◆ DOCUMENT SECTION ◆
=== Begin Enclosure ===
Lately, when the depression has taken over, I've let it guide me to do whatever feels right*. I'm finding it easier to push against thoughts like "Distract yourself, numb yourself, don't lie around all day, you'll just wallow! Don't be lazy. Don't give in to the feelings." and instead do exactly what my body feels like doing. If it feels like rotting my brain with a Parks and Rec marathon, I do it. If it feels like cocooning in bed in the middle of the day, I do it. Get dinner delivered rather than cook? Yup. Leave the laundry and clutter and dishes until some unknown day when my energy returns? Sure. 

As I succumb to the things my body says it wants, I realize more and more that if I just do what I need, I pass through the stage faster than if I push against it, trying to ignore the messages I'm getting.

Sure, if I stayed extremely busy I might skim over some of these feelings throughout the day, but they always return. I have to tackle them anyway. Taking them on, all at once, instead of one little sip at at time can feel overwhelming and scary, but it's never permanent. I always shift back to the world of the living. I always emerge.
=== End Enclosure ===
◆ DIRECTIONS ◆
A. Write out the stretch of the passage about coping with depression from "Lately, when the" through "messages I'm getting.", word for word.
B. Pick up the passage about coping with depression after its final sentence and continue it.

◆ DATA UNDER STUDY ◆
=== Begin Enclosure ===
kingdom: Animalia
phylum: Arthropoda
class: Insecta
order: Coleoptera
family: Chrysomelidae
=== End Enclosure ===
=== Begin Enclosure ===
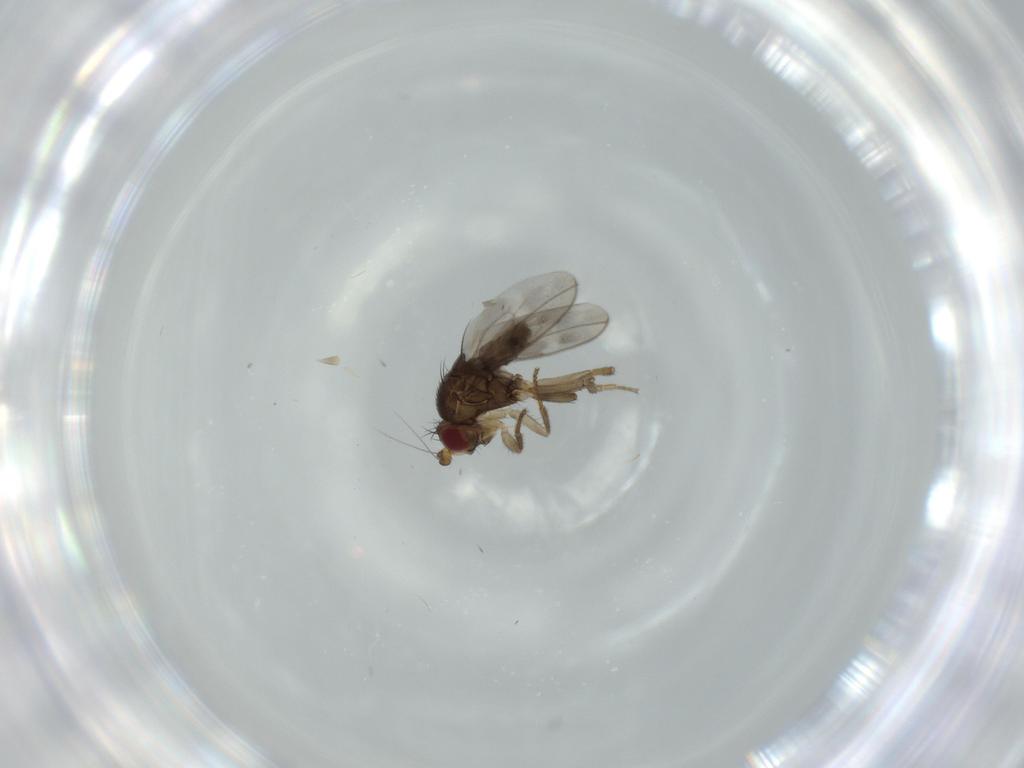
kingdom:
=== End Enclosure ===
◆ ANSWERS IN ORDER ◆
A.
Lately, when the depression has taken over, I've let it guide me to do whatever feels right*. I'm finding it easier to push against thoughts like "Distract yourself, numb yourself, don't lie around all day, you'll just wallow! Don't be lazy. Don't give in to the feelings." and instead do exactly what my body feels like doing. If it feels like rotting my brain with a Parks and Rec marathon, I do it. If it feels like cocooning in bed in the middle of the day, I do it. Get dinner delivered rather than cook? Yup. Leave the laundry and clutter and dishes until some unknown day when my energy returns? Sure. 

As I succumb to the things my body says it wants, I realize more and more that if I just do what I need, I pass through the stage faster than if I push against it, trying to ignore the messages I'm getting.

B.
Interestingly, when I do emerge, I feel like I've really conquered something. Not just the fleeting pangs of grief that poke through a busy day, but full-on Tsunami waves of loss and heartbreak, desperate fear and hopelessness. I realize that I did that. I got through that. The emotions didn't kill me, though they felt like they certainly would. They were actually thoughts about feelings and they were mostly about the past or future, not the immediate moment.

My immediate situation is hard, very hard. It's missing someone I spent almost half my life with. But it's also evidence of how much I've survived, how hard I've worked to rebuild this life and what a fucking warrior I am. If my thoughts remain on my current situation, I see that I'm not in immediate danger (though the anxiety makes me feel like I am), that I'm surviving, that I'm loving harder, accepting myself more, listening more, feeling instead of numbing, and getting up every day to at least attempt to face the heartbreak I still feel at every moment.

*I realize how unique a situation mine is. I don't have to go back to full time work yet, and I'm not raising kids alone, so I have the "luxury" (ha!) of grieving fully when normally I'd be filling my days with work and kid-raising. I know this is rare and I'm fully aware of how many of you have to work full time AND some. This is just my personal experience within this life of mine.

On the other hand, I've noticed lately that being alone is harder than ever, I'm more and more envious of families with children and often tears spring to my eyes before I know what's happening when I witness little nuclear families. I have less career-related motivation than ever and have a harder time figuring out what it is I even want to do with my life.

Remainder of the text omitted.